Tracie and I attended a conference at Salisbury University. We decided to use this as a mini vacation and headed down two days early to Chincoteague.

We visited the NASA Wallops Flight Facility. The museum is working on some much-needed renovation, but we had a good time anyway.

We debated how frogs might have been afixed inside this, the Orbital Frog Otolith.

And above our heads? A 1/4 scale of the cute little beast. We wondered whether children do a better job of remembering to look up in museums than we taller people do.

The most exciting part was when we joined the NASA space program and went into space! Yay!

Tracie looked especially cute in her space suit.

Hm. Says here this is a chunk o’ the moon.

We were pretty excited by all the satellites we could see just hanging around outside.
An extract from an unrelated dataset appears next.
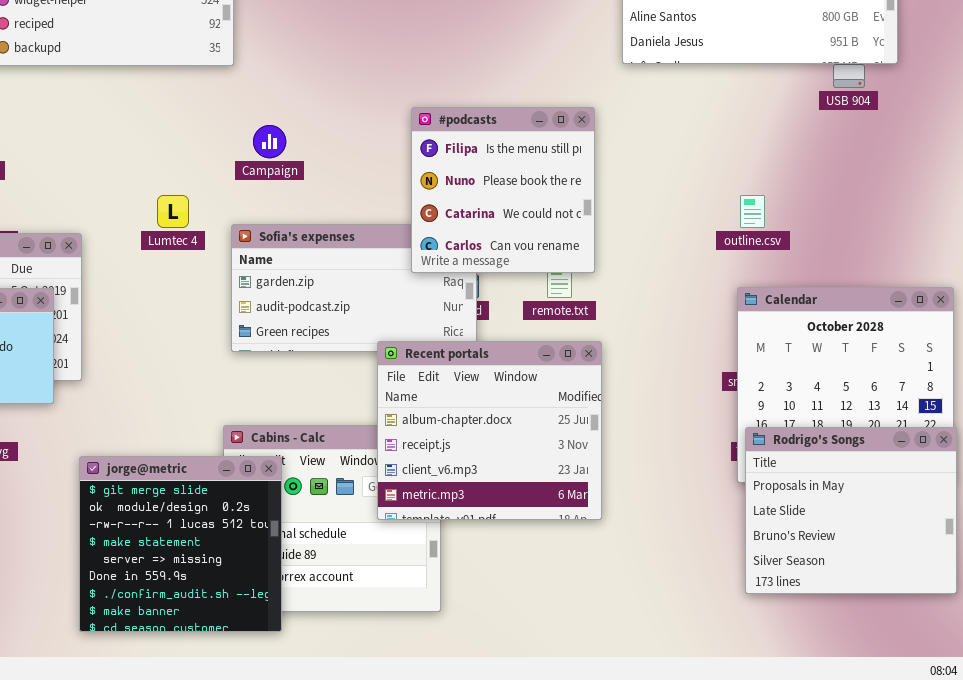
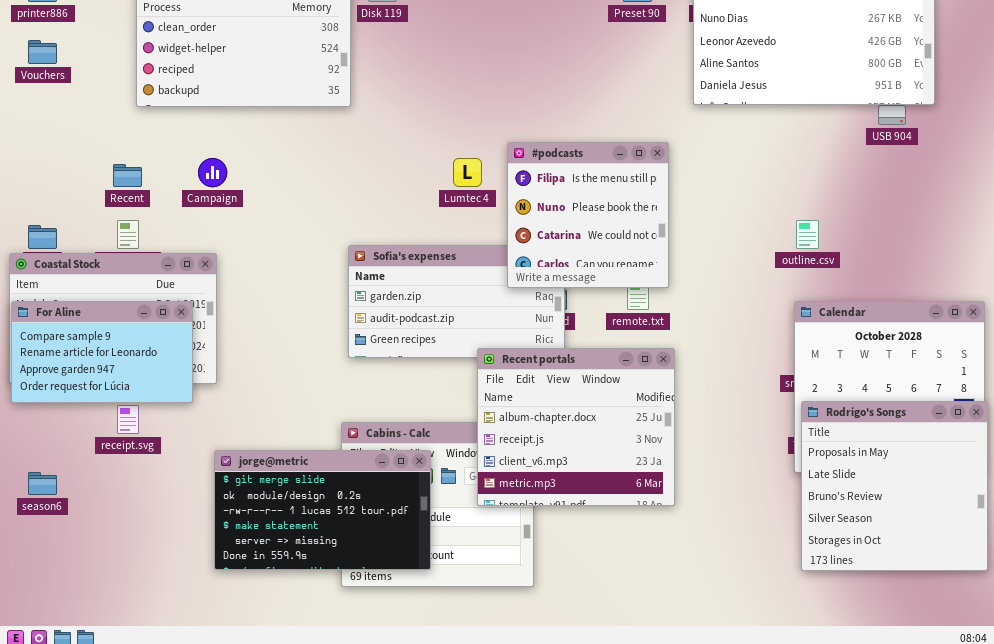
Campaign: [253,125,286,158] -> [198,158,227,187], moved
Lumtec 4: [157,195,189,228] -> [453,158,482,187], moved
Rodrigo's Songs: [745,427,957,594] -> [801,401,988,571], resized
jorge@metric: [79,456,282,632] -> [214,450,431,570], resized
But rather saddened that they had to resort to signs like this to attract people. And I feel guilty as all hell remembering as I write this that I neglected to donate a little somethin’ to their facility. I wonder whether I should send along a check?

Look! Look! A four-stage rocket! I totally know what that means! I don’t, however, know who to attribute the “Please” in this request to. Who’s in charge of NASA, anyway? Maybe it was he.

Next we paid tribute to Capt. Chandler’s grave, which we stumbled onto as we played the part of tourists in Chincoteague. I especially enjoy knowing that his grave is maintained by Friends.

But earlier that morning (these are in a strange order, so hang on to your sense of chronology), we headed over to Assateague for a little romp around the island. The path we took led us along the back side of sand dunes, where we saw all sorts of tracks in the sand.

Despite the presence of a huge beach, the island is quite peaceful in the interior, and we had a great little walk around.

It’s lovely and swampy, and full of egrets and geese. And common terns, which we didn’t find common at all.

Tide was low, so all sorts of things were out on the smorgasbord for the birds.

Lovely, eh? We missed out on the ponies that live there because one must walk through woods to get to the pony overlook—and once we set food in the shade we were brutally attacked by mosquitoes.

In the afternoon we came back and hung around the beach, walking ’til there was no one left but us. It was nice to inspect different shells than we have around here.

I never get tired of prowling around, seeing what’s washed up on the sand.

Which included this, which we swear has a brain. See it?

After the conference we drove home to Tracie’s, where Bruin greeted Tracie with a demand for a ride of his own. He missed her terribly—but the feeling was certainly mutual.